> _To-do item_
Pick out every line below that contains the word "nearest", and copy each one in full.

> _Provided data_
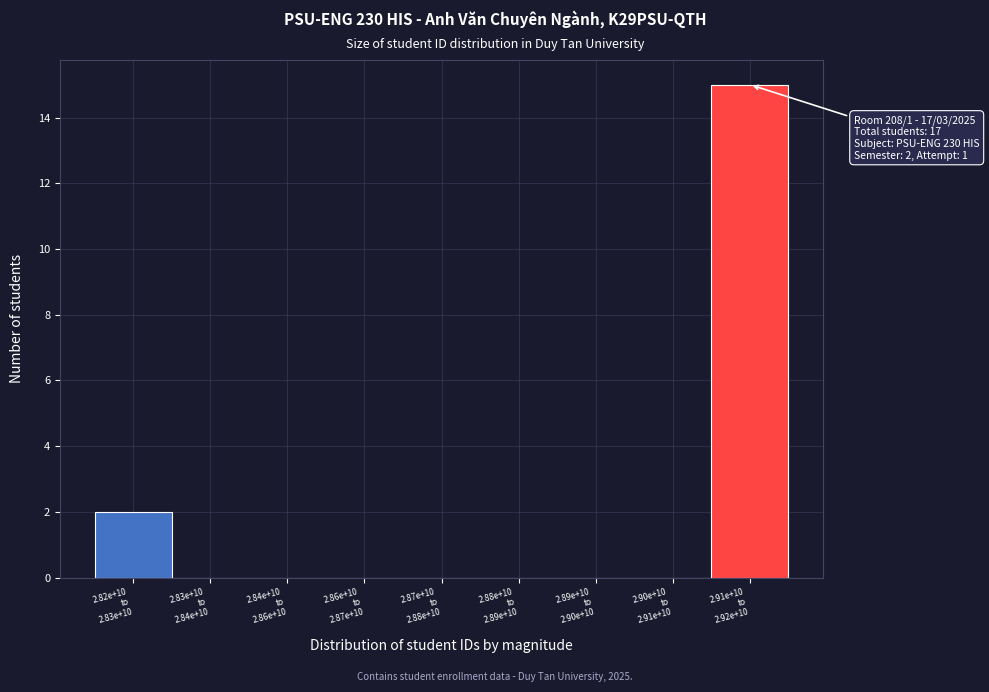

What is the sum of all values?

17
* * *
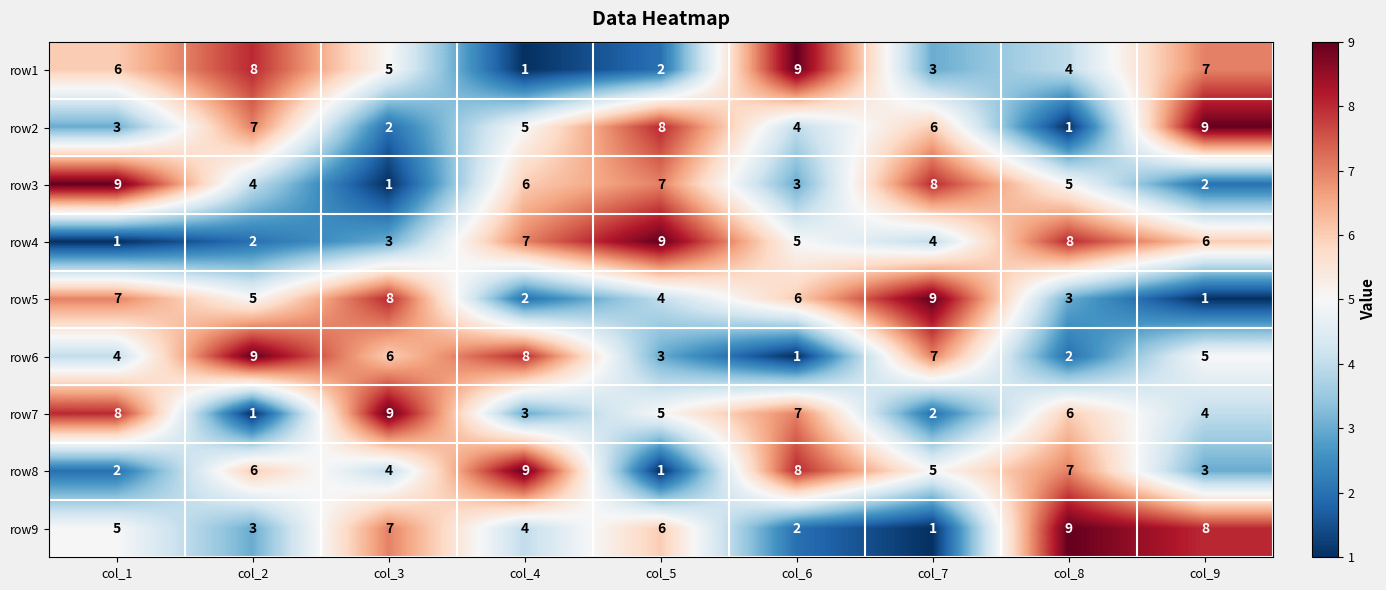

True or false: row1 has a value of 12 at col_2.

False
--
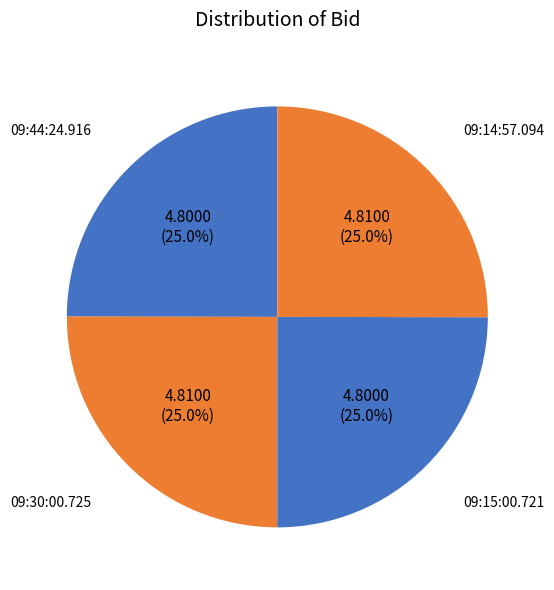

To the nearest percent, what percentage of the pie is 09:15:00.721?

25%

> _Output of the task_
To the nearest percent, what percentage of the pie is 09:15:00.721?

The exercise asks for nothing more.